UPDATE: In a statement to GameInformer, Niantic confirmed that adjustments have been made to limit the access the game has to your Google account.
We recently discovered that the Pokémon GO account creation process on iOS erroneously requests full access permission for the user’s Google account. However, Pokémon GO only accesses basic Google profile information (specifically, your User ID and email address) and no other Google account information is or has been accessed or collected. Once we became aware of this error, we began working on a client-side fix to request permission for only basic Google profile information, in line with the data that we actually access. Google has verified that no other information has been received or accessed by Pokémon GO or Niantic. Google will soon reduce Pokémon GO’s permission to only the basic profile data that Pokémon GO needs, and users do not need to take any actions themselves.
Niantic and The Pokémon Company have pushed an update for both iOS and Android that not only changes the Google account permissions, but also fixes some crash-causing elements, and includes enhanced support and stability.
The iOS game now asks for permission to send push notifications, which hopefully means that you can now be notified about nearby Pokémon, gyms, Pokéstops, and more.
ORIGINAL STORY: Just call me the Pokémon GO correspondent.

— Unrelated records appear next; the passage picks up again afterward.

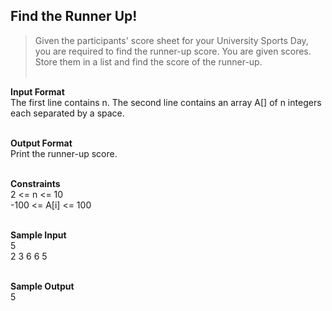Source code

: ## Find the Runner Up!
> Given the participants' score sheet for your University Sports Day, you are required to find the runner-up score. You are given scores. Store them in a list and find the score of the runner-up.<br/><br/>

**Input Format**<br/>
The first line contains n. The second line contains an array A[] of n integers each separated by a space.
<br/><br/>

**Output Format** <br/>
Print the runner-up score.<br/><br/>

**Constraints**<br/>
2 <= n <= 10<br/>
-100 <= A[i] <= 100
<br/><br/>

**Sample Input**<br/>
5<br/>
2 3 6 6 5<br/><br/>

**Sample Output**<br/>
5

When you log in to external third-party apps with your Google or Facebook account, you’re often presented with a list of permissions – namely, what exactly these apps will be doing with your account once you give it to them. Often, its just access to your full name and email, or perhaps your friend list and birthday, and you’re allowed to pick and choose which permissions you’re giving the app. It seems like Niantic, however, has been granted full access to your Google account, without notifying players beforehand.
When you sign in to Pokémon GO on iOS, you either log in through your pokemon.com account or your Google account, but as of right now, the Pokémon website isn’t accepting new signups due to server problems, so if you didn’t already have one, you must go through Google – and everyone has a Google account.
As Adam Reeve pointed out on his own personal Tumblr, he noticed there wasn’t a permissions screen like the one I described above. “On a whim” he went to check which permissions the app was granted – and it turns out that Pokémon GO has full access to your Google account.
— SecuriTay (@SwiftOnSecurity) July 11, 2016
What does this mean? According to the Google help page, applications with full account access “can see and modify nearly all information in your Google account.”
This “Full account access” privilege should only be granted to applications you fully trust, and which are installed on your personal computer, phone, or tablet.
The severity of the situation may be difficult to grasp, so here’s a handy list of what Pokémon GO and Niantic Labs can now do. They can:
- Read all your email
- Send email as you
- Access all your Google drive documents (including deleting them)
- Look at your search history and your Maps navigation history
- Access any private photos you may store in Google Photos
- And a whole lot more
Niantic Labs is a Google/Alphabet spin-off company, and relies heavily on Google Maps data, so in some basic way, this makes sense. However, this level of access is frightening when, as pointed out on Twitter, it turns out the app is not as secure as players would like it to be.
Pokemon Go… get yourself whatever you want because I can hook directly into the APIs with mitmproxy. No cert check pic.twitter.com/aR1VkwW2AD
— Den Delimarsky (@DennisCode) July 9, 2016
Hackers have already created a malicious version of the Pokémon GO software that can infect Android phones with a remote access tool, or RAT. This version is only available through third-party download websites, so as long as you download from an official store, you have nothing to worry about. It is concerning, however, for less tech-savvy players who may be caught up in the Pokémon GO cultural phenomenon and jump in uninformed.
The rapid growth and popularity of Pokémon GO combined with flimsy security leaves plenty of room for types who may want to take advantage of those wrapped up in newfound childhood nostalgia and awe. Hopefully a fix comes through fast, but in the meantime, you can revoke account access here.